• Structured diff data:

****

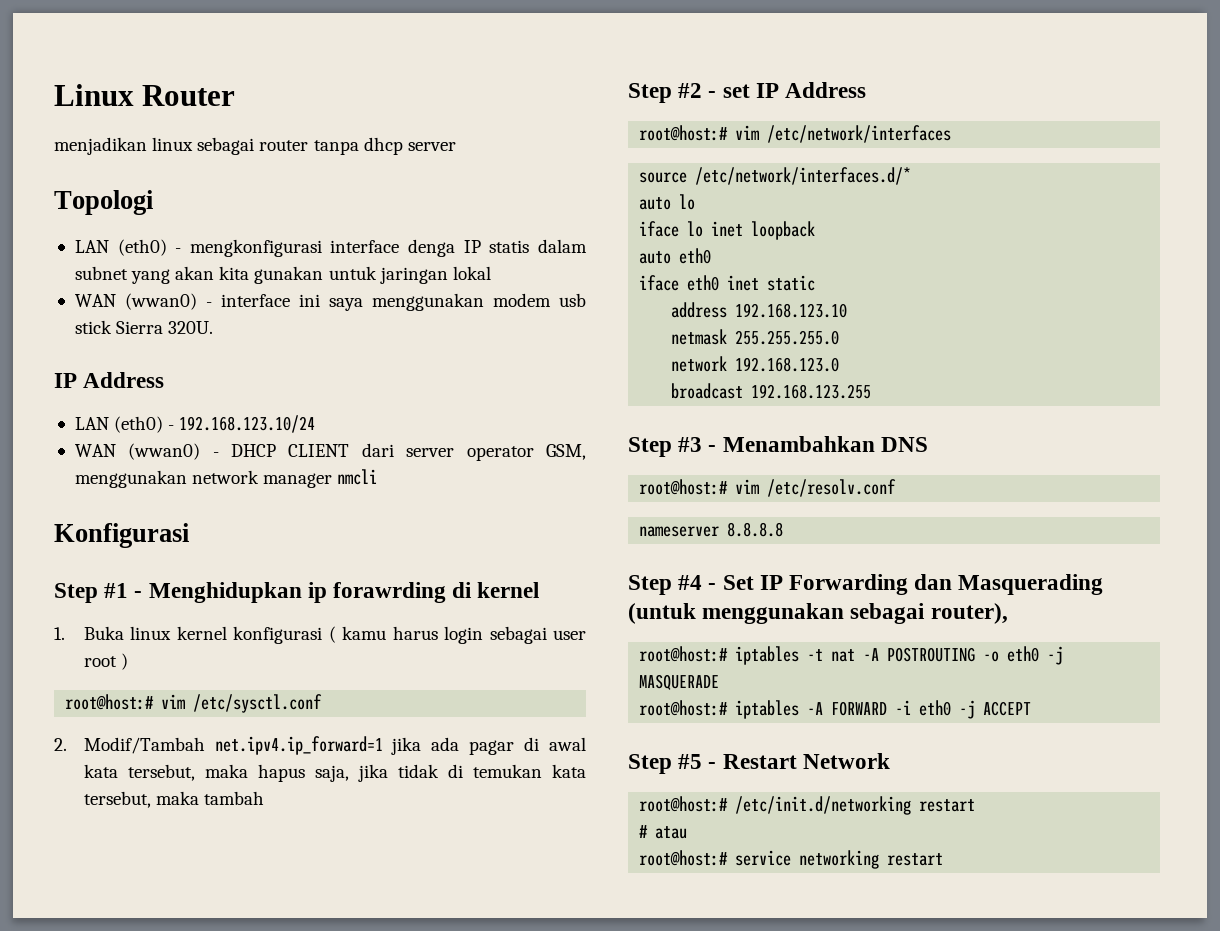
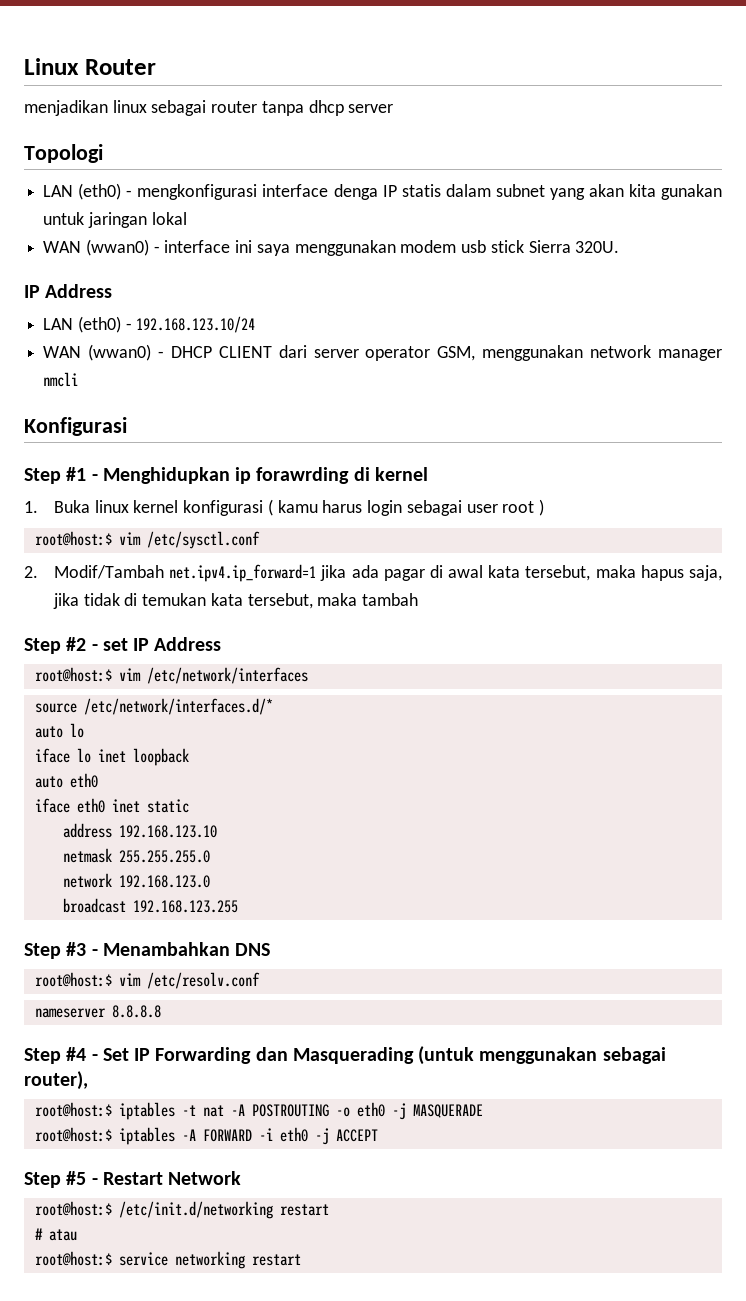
[65,694,155,710] root@host:# -> [34,531,112,546] root@host:$
[639,125,729,141] root@host:# -> [34,667,112,682] root@host:$
[639,479,729,495] root@host:# -> [34,972,112,987] root@host:$
[639,646,729,662] root@host:# -> [34,1102,112,1117] root@host:$
[639,700,729,716] root@host:# -> [34,1127,112,1142] root@host:$
[639,796,729,812] root@host:# -> [34,1201,112,1216] root@host:$
[639,850,729,866] root@host:# -> [34,1251,112,1266] root@host:$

****

The reply should reproduce every entry above word for word and contain no pictures.

• Exercise result:
[65,694,155,710] root@host:# -> [34,531,112,546] root@host:$
[639,125,729,141] root@host:# -> [34,667,112,682] root@host:$
[639,479,729,495] root@host:# -> [34,972,112,987] root@host:$
[639,646,729,662] root@host:# -> [34,1102,112,1117] root@host:$
[639,700,729,716] root@host:# -> [34,1127,112,1142] root@host:$
[639,796,729,812] root@host:# -> [34,1201,112,1216] root@host:$
[639,850,729,866] root@host:# -> [34,1251,112,1266] root@host:$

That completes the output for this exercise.